Listed entries:
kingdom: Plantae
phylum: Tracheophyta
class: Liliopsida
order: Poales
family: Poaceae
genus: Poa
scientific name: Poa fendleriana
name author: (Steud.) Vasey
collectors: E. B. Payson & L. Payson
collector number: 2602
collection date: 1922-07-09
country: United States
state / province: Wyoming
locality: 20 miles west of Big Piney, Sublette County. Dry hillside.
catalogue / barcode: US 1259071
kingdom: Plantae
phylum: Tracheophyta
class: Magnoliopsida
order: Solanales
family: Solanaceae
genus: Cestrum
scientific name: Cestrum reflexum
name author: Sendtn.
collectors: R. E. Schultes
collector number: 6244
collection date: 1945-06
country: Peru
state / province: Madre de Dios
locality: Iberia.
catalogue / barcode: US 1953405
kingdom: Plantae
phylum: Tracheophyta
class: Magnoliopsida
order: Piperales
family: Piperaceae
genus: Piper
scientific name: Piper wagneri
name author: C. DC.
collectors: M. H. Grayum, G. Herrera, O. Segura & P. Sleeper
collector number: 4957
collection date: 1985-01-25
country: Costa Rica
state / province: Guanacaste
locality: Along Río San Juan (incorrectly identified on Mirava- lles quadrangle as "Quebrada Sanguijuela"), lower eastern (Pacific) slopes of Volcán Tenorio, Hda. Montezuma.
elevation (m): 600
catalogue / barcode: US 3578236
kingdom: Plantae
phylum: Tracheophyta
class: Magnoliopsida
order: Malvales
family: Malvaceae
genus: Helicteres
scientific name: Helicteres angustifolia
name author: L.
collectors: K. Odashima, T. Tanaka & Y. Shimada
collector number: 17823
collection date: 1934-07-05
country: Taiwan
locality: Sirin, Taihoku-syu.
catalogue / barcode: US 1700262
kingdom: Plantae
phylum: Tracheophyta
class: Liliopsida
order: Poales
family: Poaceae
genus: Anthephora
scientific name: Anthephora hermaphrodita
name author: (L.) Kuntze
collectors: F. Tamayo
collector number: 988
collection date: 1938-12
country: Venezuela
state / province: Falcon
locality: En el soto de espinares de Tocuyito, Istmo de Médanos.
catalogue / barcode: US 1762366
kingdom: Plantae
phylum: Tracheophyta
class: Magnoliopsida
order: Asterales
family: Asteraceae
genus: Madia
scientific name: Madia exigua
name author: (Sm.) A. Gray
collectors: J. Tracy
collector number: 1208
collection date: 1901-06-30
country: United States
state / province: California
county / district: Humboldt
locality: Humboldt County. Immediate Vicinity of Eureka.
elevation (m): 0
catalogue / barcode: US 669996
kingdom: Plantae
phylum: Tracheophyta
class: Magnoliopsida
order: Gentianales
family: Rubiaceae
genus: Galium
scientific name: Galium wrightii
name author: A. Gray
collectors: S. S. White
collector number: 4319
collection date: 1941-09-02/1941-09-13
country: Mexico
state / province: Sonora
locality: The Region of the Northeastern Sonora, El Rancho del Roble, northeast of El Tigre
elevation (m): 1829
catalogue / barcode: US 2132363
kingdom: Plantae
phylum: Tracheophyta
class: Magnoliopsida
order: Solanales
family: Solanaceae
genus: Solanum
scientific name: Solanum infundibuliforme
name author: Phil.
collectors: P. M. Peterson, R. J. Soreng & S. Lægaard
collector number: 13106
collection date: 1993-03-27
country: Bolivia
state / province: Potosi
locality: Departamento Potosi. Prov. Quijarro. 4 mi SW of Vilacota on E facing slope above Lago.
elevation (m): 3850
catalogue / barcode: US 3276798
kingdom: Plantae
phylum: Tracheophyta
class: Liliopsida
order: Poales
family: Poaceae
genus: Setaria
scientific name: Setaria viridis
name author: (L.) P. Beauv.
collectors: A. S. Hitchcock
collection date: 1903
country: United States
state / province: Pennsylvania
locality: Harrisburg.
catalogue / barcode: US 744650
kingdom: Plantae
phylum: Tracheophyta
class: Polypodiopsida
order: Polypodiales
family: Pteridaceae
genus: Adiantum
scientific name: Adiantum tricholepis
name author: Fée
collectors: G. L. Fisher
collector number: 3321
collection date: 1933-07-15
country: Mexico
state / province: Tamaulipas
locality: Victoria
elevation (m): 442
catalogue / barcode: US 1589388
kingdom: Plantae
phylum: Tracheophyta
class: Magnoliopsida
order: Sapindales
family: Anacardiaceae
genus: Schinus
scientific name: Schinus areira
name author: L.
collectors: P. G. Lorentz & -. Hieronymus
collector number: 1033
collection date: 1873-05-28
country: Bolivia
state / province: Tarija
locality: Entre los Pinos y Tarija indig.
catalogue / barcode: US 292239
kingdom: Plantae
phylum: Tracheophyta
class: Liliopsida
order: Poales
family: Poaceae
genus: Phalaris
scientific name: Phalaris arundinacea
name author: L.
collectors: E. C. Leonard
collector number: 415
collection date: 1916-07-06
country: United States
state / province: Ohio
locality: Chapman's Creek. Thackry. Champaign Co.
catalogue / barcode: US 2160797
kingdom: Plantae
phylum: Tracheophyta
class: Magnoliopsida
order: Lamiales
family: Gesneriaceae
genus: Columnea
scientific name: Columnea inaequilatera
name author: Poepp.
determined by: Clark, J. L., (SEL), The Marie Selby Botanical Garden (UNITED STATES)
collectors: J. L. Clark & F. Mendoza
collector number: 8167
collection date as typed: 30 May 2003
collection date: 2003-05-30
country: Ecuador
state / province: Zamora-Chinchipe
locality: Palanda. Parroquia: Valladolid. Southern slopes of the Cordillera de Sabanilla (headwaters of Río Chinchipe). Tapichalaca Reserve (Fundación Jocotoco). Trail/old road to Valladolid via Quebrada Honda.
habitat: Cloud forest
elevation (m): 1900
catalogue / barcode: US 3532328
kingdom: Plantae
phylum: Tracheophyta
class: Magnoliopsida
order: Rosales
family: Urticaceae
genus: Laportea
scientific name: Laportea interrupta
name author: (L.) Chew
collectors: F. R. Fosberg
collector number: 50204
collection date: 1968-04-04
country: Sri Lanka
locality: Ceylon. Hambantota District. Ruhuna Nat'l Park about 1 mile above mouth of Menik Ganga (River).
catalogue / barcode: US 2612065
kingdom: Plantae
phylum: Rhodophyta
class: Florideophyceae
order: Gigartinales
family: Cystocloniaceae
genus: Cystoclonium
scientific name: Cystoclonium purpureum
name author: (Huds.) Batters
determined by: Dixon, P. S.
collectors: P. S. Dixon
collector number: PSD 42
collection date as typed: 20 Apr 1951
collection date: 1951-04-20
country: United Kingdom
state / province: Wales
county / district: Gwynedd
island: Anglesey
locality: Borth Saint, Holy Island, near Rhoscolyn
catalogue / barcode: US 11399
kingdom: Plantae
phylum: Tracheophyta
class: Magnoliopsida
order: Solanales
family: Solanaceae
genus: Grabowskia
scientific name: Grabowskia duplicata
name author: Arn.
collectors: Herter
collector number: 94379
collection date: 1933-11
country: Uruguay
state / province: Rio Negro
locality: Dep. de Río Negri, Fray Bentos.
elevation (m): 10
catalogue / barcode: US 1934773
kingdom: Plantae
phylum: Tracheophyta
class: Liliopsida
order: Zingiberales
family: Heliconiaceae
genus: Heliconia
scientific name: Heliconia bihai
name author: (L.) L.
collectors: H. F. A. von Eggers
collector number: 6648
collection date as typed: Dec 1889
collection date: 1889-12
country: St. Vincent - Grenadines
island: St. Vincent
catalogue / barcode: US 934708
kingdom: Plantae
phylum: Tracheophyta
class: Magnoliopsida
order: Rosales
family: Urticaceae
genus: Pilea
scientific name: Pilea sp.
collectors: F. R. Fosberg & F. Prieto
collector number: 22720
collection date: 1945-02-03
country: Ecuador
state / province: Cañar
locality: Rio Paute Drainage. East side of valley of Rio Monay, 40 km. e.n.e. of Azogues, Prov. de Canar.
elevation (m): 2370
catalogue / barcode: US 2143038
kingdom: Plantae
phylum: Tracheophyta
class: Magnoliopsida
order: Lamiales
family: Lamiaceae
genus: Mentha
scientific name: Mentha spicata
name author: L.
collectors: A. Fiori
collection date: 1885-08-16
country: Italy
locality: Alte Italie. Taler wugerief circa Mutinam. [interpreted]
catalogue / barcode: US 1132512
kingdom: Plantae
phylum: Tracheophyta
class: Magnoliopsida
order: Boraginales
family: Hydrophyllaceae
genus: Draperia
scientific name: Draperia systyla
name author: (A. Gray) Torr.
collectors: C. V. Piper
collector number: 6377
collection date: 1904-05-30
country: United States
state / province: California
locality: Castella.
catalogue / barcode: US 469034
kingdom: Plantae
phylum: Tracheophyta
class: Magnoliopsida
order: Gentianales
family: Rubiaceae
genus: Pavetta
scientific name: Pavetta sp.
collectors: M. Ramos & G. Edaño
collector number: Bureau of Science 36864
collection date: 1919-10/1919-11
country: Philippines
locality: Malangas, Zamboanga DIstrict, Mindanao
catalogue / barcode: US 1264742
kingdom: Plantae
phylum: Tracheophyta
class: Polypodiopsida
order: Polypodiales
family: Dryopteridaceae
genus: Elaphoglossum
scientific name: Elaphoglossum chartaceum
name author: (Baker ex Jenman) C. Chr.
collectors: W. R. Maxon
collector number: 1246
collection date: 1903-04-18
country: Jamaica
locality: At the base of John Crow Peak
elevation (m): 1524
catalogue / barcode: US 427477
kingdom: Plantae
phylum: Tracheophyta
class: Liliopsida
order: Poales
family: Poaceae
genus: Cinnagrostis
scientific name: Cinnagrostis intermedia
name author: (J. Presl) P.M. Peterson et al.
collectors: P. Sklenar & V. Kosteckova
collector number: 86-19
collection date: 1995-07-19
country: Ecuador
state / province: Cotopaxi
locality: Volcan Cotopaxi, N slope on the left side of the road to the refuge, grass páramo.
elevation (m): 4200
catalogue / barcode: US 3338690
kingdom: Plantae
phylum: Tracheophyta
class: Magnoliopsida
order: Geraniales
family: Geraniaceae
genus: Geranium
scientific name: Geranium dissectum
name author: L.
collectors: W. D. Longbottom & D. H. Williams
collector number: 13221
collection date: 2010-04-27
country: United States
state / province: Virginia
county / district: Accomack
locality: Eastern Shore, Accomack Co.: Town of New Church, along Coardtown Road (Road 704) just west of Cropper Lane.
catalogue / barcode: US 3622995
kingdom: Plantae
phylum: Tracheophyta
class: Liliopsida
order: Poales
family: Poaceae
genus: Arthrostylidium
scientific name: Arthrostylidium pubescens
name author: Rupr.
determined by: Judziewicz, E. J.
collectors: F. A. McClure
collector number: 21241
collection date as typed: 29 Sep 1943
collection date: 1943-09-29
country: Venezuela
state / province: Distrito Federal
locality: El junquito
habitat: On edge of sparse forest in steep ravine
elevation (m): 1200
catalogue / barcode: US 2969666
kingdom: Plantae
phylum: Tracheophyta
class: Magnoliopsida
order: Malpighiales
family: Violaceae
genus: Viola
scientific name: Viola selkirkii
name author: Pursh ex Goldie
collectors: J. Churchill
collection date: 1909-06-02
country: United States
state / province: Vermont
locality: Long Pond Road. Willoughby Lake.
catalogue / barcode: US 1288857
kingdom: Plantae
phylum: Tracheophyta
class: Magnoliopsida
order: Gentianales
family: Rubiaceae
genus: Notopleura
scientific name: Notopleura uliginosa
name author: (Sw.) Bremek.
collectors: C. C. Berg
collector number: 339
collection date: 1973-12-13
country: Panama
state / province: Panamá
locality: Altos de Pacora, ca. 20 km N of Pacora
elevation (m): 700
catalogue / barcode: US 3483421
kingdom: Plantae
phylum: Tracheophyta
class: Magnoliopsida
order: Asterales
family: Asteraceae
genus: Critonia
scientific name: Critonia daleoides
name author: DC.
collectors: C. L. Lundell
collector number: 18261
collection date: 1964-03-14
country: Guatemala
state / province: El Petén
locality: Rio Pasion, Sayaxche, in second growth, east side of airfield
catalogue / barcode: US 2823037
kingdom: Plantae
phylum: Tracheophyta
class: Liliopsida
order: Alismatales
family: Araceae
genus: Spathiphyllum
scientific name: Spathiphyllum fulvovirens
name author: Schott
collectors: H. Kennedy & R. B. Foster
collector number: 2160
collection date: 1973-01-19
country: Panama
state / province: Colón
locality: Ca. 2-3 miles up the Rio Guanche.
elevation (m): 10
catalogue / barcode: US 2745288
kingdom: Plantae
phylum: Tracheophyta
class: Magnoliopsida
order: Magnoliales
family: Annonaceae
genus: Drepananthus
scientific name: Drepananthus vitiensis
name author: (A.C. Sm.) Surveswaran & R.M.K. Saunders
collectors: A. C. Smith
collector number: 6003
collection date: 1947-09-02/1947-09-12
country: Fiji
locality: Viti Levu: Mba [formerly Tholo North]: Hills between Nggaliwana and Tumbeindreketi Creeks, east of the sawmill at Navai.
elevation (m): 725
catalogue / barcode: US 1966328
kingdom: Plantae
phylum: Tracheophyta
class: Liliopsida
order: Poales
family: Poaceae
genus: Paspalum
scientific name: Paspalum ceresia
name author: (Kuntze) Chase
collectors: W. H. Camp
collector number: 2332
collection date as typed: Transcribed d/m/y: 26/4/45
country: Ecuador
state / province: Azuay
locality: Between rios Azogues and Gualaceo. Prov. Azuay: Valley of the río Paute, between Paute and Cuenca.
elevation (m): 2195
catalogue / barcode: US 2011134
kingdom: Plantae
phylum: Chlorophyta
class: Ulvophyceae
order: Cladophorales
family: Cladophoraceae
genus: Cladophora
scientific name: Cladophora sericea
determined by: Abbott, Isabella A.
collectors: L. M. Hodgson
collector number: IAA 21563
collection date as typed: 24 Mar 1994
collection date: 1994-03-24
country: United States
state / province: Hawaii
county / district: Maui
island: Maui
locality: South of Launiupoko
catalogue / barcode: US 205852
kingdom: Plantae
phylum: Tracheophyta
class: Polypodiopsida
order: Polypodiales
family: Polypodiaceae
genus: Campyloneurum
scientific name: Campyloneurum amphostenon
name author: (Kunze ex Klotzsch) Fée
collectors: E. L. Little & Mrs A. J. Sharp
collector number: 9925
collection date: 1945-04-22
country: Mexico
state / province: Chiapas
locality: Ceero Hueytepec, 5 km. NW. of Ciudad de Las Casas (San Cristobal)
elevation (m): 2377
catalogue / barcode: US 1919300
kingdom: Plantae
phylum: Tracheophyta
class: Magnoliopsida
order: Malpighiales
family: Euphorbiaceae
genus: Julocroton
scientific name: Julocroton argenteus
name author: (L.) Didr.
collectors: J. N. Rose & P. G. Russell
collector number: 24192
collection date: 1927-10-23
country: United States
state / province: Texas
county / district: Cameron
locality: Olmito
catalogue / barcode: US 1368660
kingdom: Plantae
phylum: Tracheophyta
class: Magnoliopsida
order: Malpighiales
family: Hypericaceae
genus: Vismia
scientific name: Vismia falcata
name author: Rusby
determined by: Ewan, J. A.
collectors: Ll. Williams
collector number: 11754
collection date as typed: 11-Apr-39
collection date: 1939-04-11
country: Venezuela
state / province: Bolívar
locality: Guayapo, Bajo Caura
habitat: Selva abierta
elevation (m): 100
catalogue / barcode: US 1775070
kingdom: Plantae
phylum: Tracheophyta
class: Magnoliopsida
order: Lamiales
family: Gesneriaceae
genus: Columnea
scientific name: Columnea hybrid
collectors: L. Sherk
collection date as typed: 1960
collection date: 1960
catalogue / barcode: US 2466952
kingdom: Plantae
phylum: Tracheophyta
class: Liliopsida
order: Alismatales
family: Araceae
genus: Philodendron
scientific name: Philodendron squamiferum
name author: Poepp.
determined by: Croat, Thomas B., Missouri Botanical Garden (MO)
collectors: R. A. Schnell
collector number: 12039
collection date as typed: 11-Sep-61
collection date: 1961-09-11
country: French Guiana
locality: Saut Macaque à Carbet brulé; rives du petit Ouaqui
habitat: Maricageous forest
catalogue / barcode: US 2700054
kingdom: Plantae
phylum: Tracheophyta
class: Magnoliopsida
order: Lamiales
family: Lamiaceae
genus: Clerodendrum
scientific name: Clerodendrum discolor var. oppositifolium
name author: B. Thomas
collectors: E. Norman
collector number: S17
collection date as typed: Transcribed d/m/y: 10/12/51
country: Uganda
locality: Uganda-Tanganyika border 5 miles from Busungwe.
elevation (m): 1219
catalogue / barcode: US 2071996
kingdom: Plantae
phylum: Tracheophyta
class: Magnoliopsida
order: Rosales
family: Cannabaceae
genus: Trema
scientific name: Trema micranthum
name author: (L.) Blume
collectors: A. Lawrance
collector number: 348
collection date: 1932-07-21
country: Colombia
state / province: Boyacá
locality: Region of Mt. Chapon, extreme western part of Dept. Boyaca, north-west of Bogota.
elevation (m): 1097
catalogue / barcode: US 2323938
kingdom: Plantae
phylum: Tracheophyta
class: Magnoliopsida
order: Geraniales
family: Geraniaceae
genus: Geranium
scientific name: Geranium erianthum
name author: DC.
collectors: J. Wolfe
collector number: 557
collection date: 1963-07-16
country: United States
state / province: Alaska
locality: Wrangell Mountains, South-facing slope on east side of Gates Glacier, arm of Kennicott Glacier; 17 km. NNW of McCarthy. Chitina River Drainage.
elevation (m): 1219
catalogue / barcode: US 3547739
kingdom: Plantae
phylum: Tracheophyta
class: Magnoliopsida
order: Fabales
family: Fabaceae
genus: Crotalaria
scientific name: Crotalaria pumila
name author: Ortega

Aim:
Lay out the lines from the very start of the items through the line containing "locality: Iberia." as a numbered list, with both of those lines included. Leave out any blank lines.

Task solution:
1. kingdom: Plantae
2. phylum: Tracheophyta
3. class: Liliopsida
4. order: Poales
5. family: Poaceae
6. genus: Poa
7. scientific name: Poa fendleriana
8. name author: (Steud.) Vasey
9. collectors: E. B. Payson & L. Payson
10. collector number: 2602
11. collection date: 1922-07-09
12. country: United States
13. state / province: Wyoming
14. locality: 20 miles west of Big Piney, Sublette County. Dry hillside.
15. catalogue / barcode: US 1259071
16. kingdom: Plantae
17. phylum: Tracheophyta
18. class: Magnoliopsida
19. order: Solanales
20. family: Solanaceae
21. genus: Cestrum
22. scientific name: Cestrum reflexum
23. name author: Sendtn.
24. collectors: R. E. Schultes
25. collector number: 6244
26. collection date: 1945-06
27. country: Peru
28. state / province: Madre de Dios
29. locality: Iberia.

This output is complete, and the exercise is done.